I always had some imaginary friend with me. whether it was just my jimminy cricket, Jesus or some little toy I had with me that I had given a soul to... I was never really alone. And now I have a Pea with me everywhere.
So it seems some things never change, even when we think everything has. things just become more real as we experience them.

Now I would like my husband to come home so I can have some of this beautiful evening with him.

Monday, August 10, 2009

uncensored

So I am brewing up some ideas surrounding starting professionally blogging.
However I am having a few minor issues so far.. One being the blog 'title'. Now I know that it should reflect what the blog is mainly about etc. [see; miss604.com] but my mind is drawing blanks.
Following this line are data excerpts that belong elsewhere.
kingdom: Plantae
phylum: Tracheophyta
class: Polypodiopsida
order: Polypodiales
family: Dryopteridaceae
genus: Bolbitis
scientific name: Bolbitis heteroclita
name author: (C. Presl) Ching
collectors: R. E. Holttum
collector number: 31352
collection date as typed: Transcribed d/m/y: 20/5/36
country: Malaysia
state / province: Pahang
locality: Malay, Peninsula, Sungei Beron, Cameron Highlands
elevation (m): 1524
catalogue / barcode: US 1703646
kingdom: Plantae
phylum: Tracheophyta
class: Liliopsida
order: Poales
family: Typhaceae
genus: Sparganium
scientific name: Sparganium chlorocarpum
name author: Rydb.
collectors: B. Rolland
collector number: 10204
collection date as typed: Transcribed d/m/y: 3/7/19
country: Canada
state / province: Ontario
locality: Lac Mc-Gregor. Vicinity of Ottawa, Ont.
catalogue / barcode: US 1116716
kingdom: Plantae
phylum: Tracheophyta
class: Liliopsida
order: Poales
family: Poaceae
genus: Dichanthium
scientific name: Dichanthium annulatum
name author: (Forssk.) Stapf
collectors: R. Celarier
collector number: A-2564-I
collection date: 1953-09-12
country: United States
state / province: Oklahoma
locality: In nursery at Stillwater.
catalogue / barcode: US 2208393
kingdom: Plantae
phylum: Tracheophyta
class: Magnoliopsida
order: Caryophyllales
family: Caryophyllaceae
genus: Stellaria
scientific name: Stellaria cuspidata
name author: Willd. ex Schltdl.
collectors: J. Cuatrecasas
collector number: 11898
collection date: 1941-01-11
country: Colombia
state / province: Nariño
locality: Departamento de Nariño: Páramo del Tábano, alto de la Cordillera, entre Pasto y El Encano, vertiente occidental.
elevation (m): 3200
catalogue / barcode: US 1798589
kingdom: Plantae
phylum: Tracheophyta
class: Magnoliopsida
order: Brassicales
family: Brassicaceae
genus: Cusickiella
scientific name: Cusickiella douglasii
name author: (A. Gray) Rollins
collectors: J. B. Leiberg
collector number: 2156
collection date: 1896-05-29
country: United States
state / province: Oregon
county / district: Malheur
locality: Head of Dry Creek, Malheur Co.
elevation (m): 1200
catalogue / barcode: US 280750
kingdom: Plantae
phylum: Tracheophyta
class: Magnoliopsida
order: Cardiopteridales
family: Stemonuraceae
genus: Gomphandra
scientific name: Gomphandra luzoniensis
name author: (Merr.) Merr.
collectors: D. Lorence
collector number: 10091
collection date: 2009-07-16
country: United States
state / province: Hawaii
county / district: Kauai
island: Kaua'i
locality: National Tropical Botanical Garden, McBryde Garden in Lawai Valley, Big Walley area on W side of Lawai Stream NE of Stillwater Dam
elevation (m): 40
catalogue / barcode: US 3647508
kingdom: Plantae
another issue is that I want to incorporate photos into the grand majority of my blog, and I just sold my SLR so that I could buy the one I prefer, but the money ended up going to other things..
another thing would be my Grammar. Never taught it properly in school (as my gr. 12 english teacher found out, none of us knew it properly), I admit i get nervous about certain rules of our language.

and lastly, the only 2 things on my mind are when my darling child has eaten, and sex.
thats right, i said the 's' word.
I tend to lean more to the male side of the sex thing, this being, the thought of it truly does come into mind approximately every 3-7 seconds.
-When I am not thinking about my childs appetite.

I want my 'pro blog' to incorporate sex. sexuality, sexual abuse, growth, health etc. but that's not all i want it to be about. not by a long stretch.. soooo i am stuck.
*side note; i do not want it to be about my daughters feeding schedule.

i don't want the title to be dirty, stuck up, mother-goosey or that Susan sex ladylike or 'emo'.
i want it to attract, girls, boys, married couples, Christians and single mothers/fathers.
yes, i realize some advertising and twittering will be a must for this to occur.

any advice?

Friday, July 31, 2009

swimwear

I remember when the thing i wanted THE most was a red swimsuit with a zipper down the front.

oh the early 90's...

Friday, July 24, 2009

a slice of peace-ah

Tonight Ben had a buddy over to watch their secret addiction 'Deadwood' and he was wonderful and let me have a chance to go for a walk all on my own! (without the pea)

I didnt know what exactly to do with myself at first, but then I headed for the beach.
i found I wasnt alone in that plan and stumbled upon a group of "herb" using hippies. so I ventured on.

The sun was setting so i sat down on the grass in a little park near the water and started to pray.
I became aware of more and more sounds and voices around me as the time went on. And looking around I saw what was probably about 12 couples all snuggled up on picnic blankets takin in the sunset with their loved ones in their arms.

When I get angsty and pent up feeling about my location.. being here in Vancouver with sparse friends and zero family, I think its wise for me to go watch the sunset.
Ben chose the perfect place for me. for us. and I am so proud to be a part of his life and his future,
and that means that my future (for the meantime anywho) is right here.